I've been practicing my reading—use it or lose it, everybody knows that—and here's how it happened to me: I used to ski Exhibition on Mondays, Wednesdays and Fridays, but years have gone by since that last Friday. Today I couldn't ski Exhibition even early in the season before it's carved into canyons and cliffs and there'd been a dump the night before and a helicopter set me on the lip just as a string of groomers finished rolling out their bolts of corduroy. How sad.
My big-time outdoor losses came with age and timidity, I figure, and not for a minute do I think timidity struck first.
With my major outdoor skills goin' gone, I wondered, what next? What if I lost something really big—like reading? So these days I'm using my reading a lot, and I think it's working.
It's not focused reading I do. I do all kinds—fiction, non-fiction, biography, autobiography, true life adventure, political stuff if it glosses my prejudices. They're all good practice niches. I don't do mysteries because I read too many in high school. I'm not keen on historical fiction, and romance novels read like sci-fi, another niche I nix.
The thing about use-it-or-lose-it reading is that with so much stuff coming in, most of it goes right back out, which is OK when a novel goes on and on with description. You know what I mean: "Carl set out across the parking lot to his car, gingerly stepping around flattened cigarette butts and sticky blobs and dark globs that looked like spewed chew. Midway, propped against an overflowing dumpster with a bunged-up lid hanging askew, was a wet paper bag obviously scrunched around a bottle—a dime-wine bottle, not balsamic vinegar, Carl figured, squinting against the dust tornado that gave erratic flight to papers large and small, the height and length of each flight determined by its aerodynamic characteristics. Carl thought newsprint had the airworthiness edge."
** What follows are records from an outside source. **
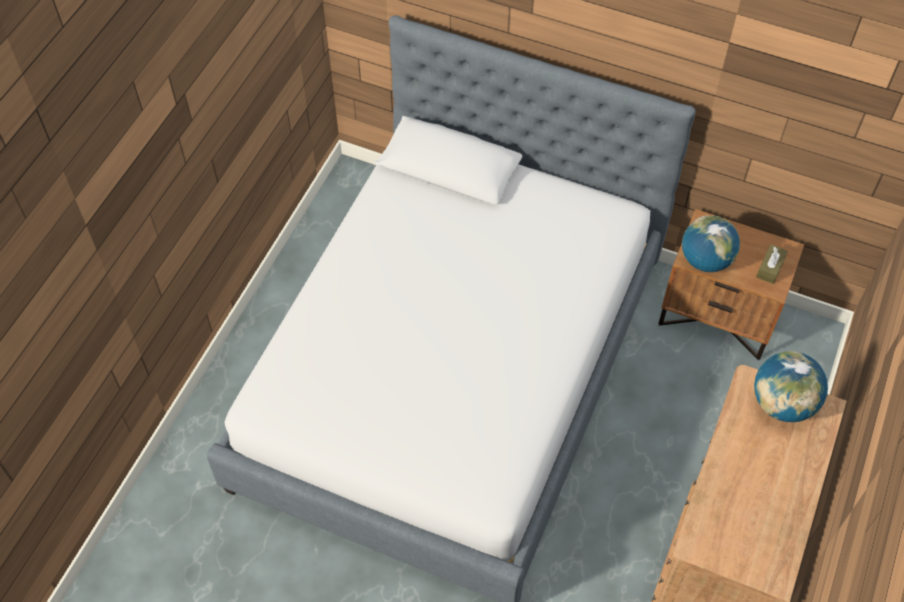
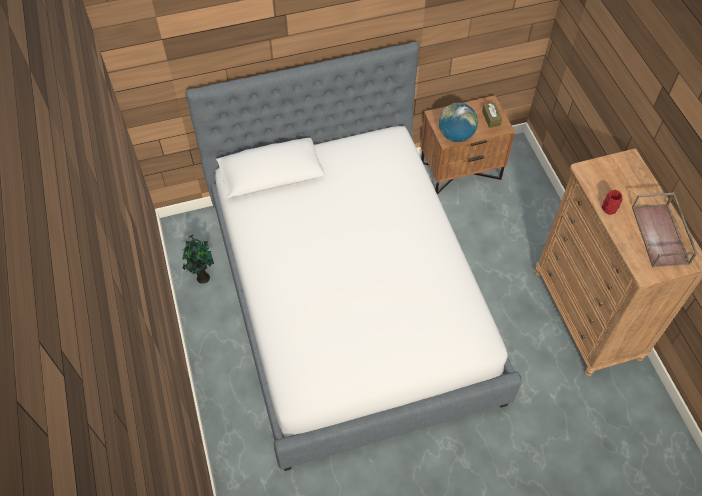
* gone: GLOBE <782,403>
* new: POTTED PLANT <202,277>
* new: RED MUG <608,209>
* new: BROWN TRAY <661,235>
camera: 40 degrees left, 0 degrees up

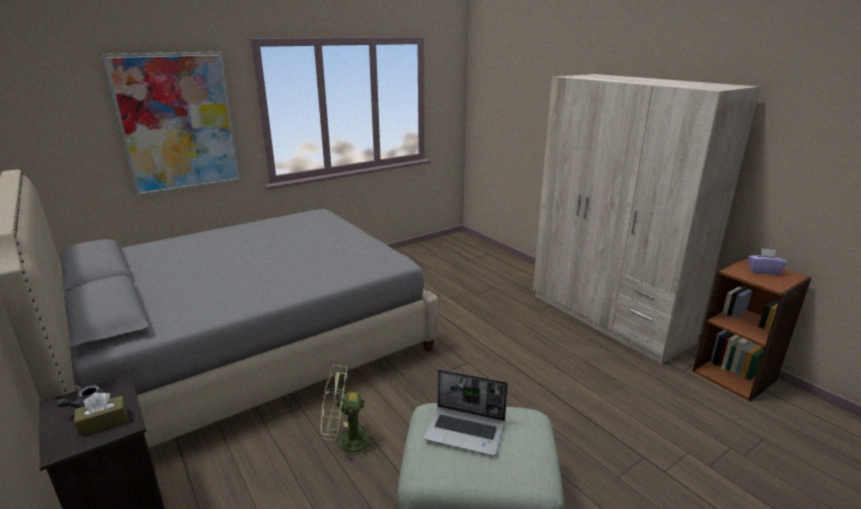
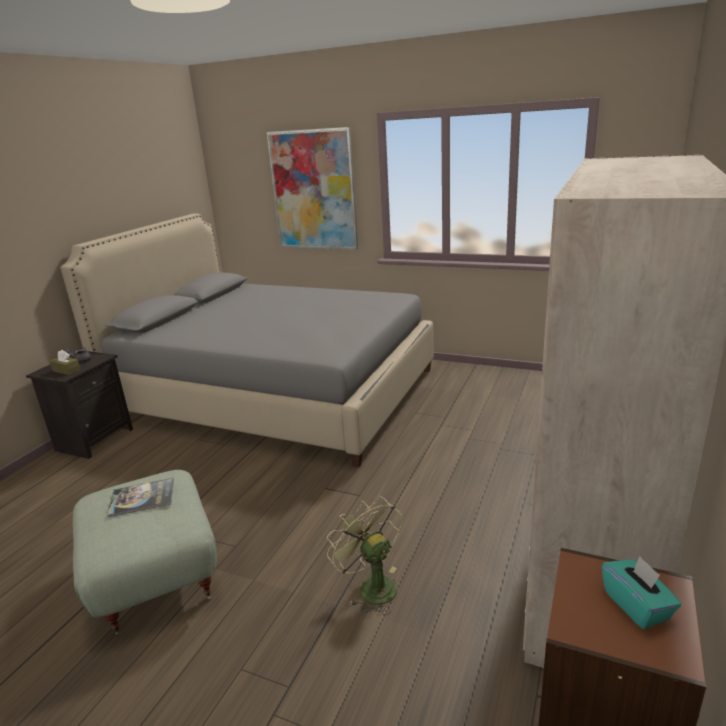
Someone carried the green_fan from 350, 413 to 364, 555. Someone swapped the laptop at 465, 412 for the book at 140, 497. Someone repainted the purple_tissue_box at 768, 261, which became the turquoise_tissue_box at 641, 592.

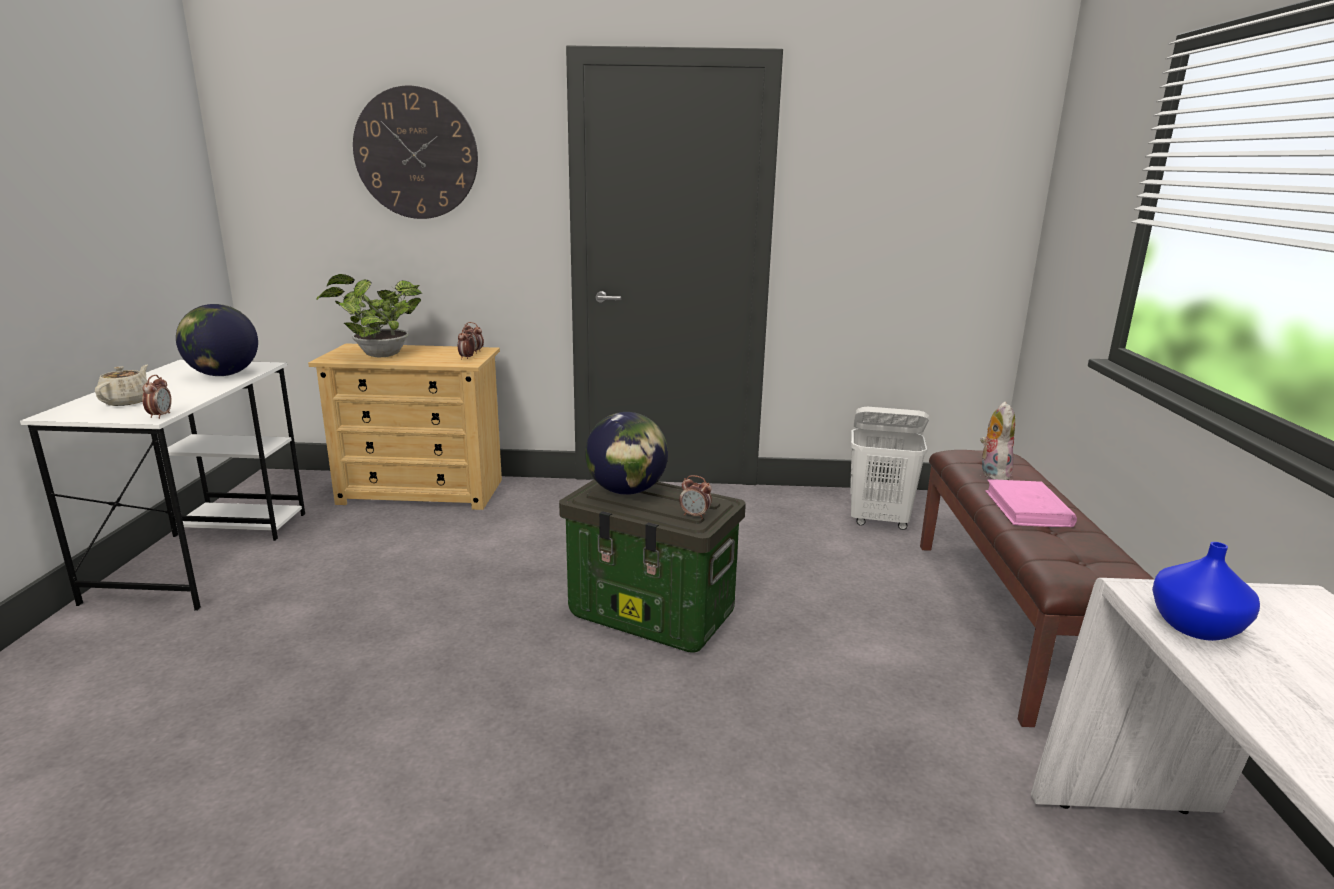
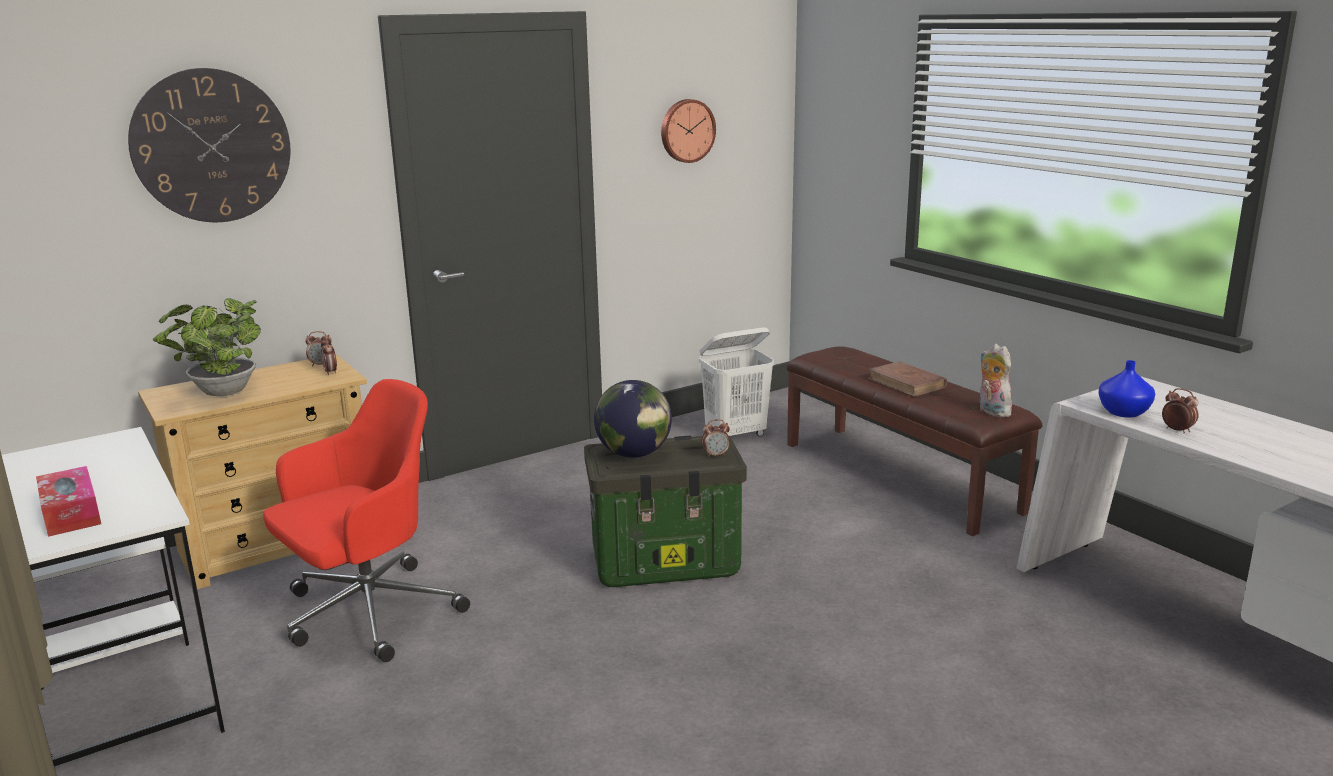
Someone swapped the beige_teapot at 121, 385 for the tissue_box at 68, 501. Someone carried the alarm_clock from 157, 397 to 1180, 410. Someone took away the globe at 217, 340. Someone carried the plush_toy from 997, 440 to 995, 380. Someone repainted the pink_book at 1031, 503, which became the brown_book at 907, 379. Someone put down the red_office_chair at 366, 520. Someone put up the wall_clock at 688, 131.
Carl hasn't even fished out his keys yet, and you just know that when he does he'll accidentally snare a quarter too, and it'll fall and roll and he'll have to scrounge around and find it since it's the only quarter he has and he'll need it for the meter when he gets beyond the dime-wine neighborhood and finds a parking place in front of The Caffeinated Cup where he looks forward to reading the Times—the New York one, not the Washington one. Enough ... enough.
Even though it's rambling reading I do, once in awhile something sticks, as did this bit from "The Ravaging Tide" by Mike Tidwell. It didn't stick whole, but the gist of it did.
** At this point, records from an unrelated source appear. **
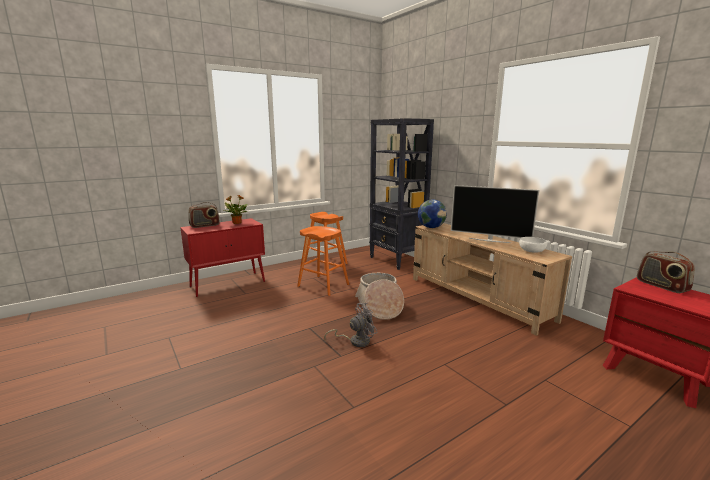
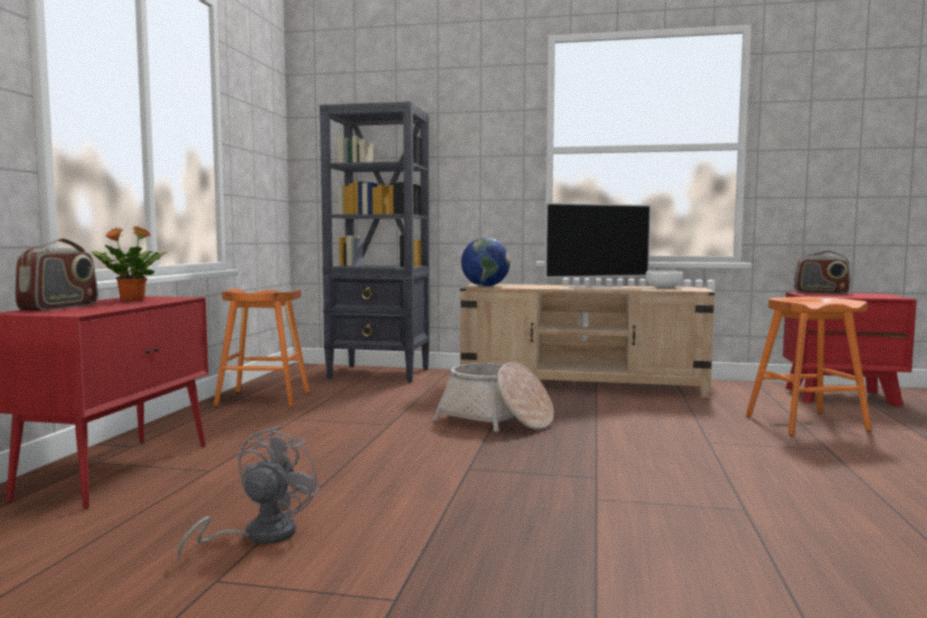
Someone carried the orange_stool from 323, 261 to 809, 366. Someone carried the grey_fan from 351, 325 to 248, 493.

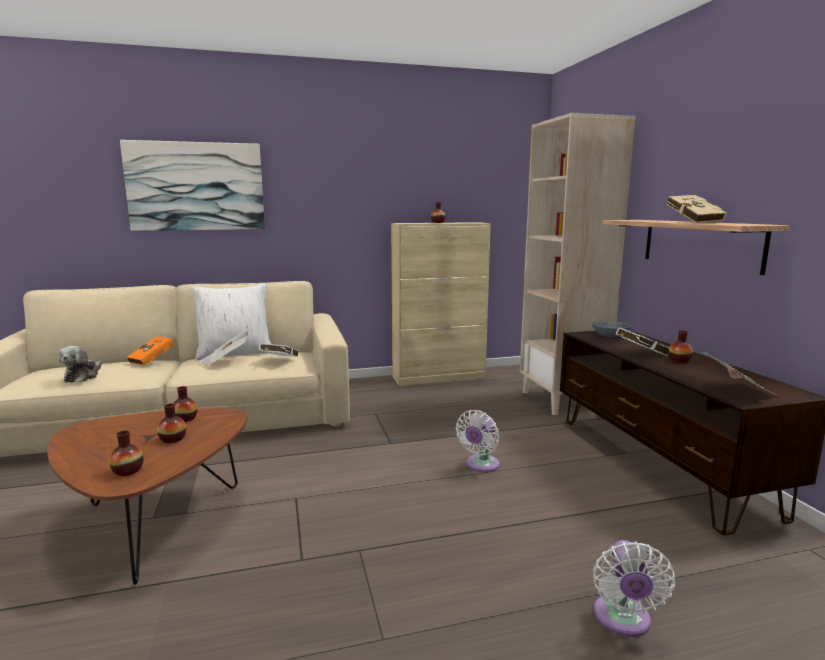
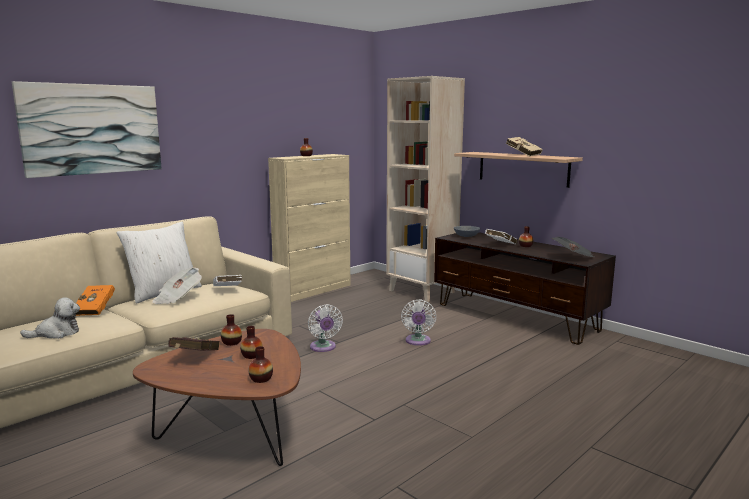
Someone rotated the plush_toy at 80, 364 by 90 degrees counterclockwise. Someone carried the white_fan from 634, 588 to 325, 328. Someone put down the red_book at 194, 344.

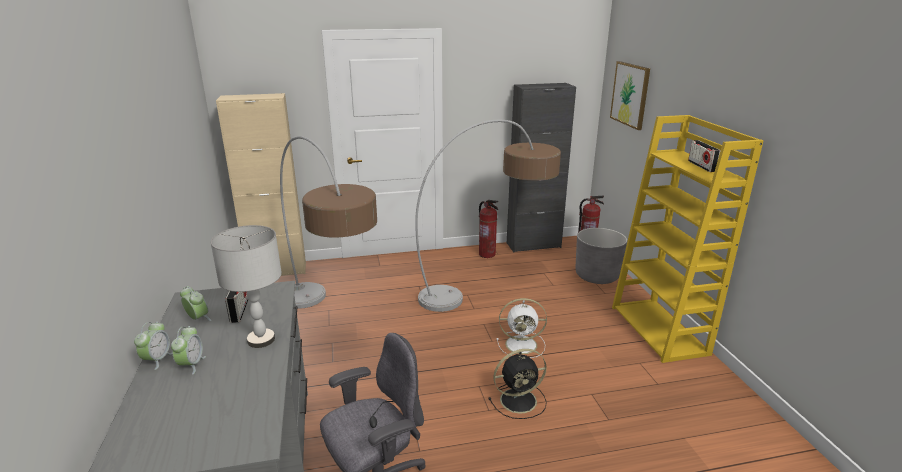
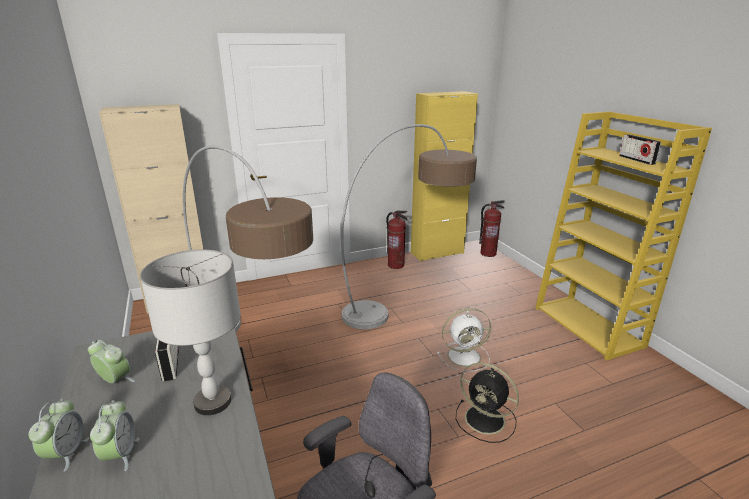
Someone rotated the black_fan at 517, 384 by 60 degrees clockwise. Someone repainted the black_cabinet at 541, 167, which became the yellow_cabinet at 444, 176. Someone took away the grey_planter at 601, 256. Someone took away the picture at 630, 95.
To put the quote in context, several years ago, Mike embarked on a personal crusade against global warming. Sometimes when you read about global warming your eyes glaze over even if you're an exemplary citizen, but Mike's stuff won't cause glazing.
Here's how he started his one-man crusade: "As a first step, I rushed out and bought twenty compact fluorescent lightbulbs. Compared to my wasteful incandescent bulbs, whose super-hot glow was as good at burning the hands of young children as it was at lighting a room, the fluorescent lights were small miracles. Each new bulb used 66 percent less electricity, lasted ten times longer, put out an agreeable warm light, and, over its life span, would keep 260 pounds of carbon dioxide out of the atmosphere while saving me sixty dollars‑per bulb!" The italics are Mike's.
I think this piece of Mike's great adventure stuck because I own a couple of fluorescent light bulbs, which I bought on sale about three years ago. Global warming wasn't on my mind then. Sure, I knew that lite light is environmentally friendly, but all I had in mind was slowing down the kilowatt keeper, and I believe I did, though it hasn't been a saving I could document.
These weird light bulbs aren't pretty; in many lamps they hang below the shade. And they don't come in 150 watts, the blast of light I prefer. But even before Mike's book, every time I'd sit down to do a practice read and flick on the weird bulb I'd get a fuzzy good-global-citizen feeling I've come to savor.
Chances are you're still a long way north of worrying about stop-loss reading. Probably most of the stuff you read sticks like Velcro, and if something from this read sticks I hope it isn't the bit about getting Carl to his car.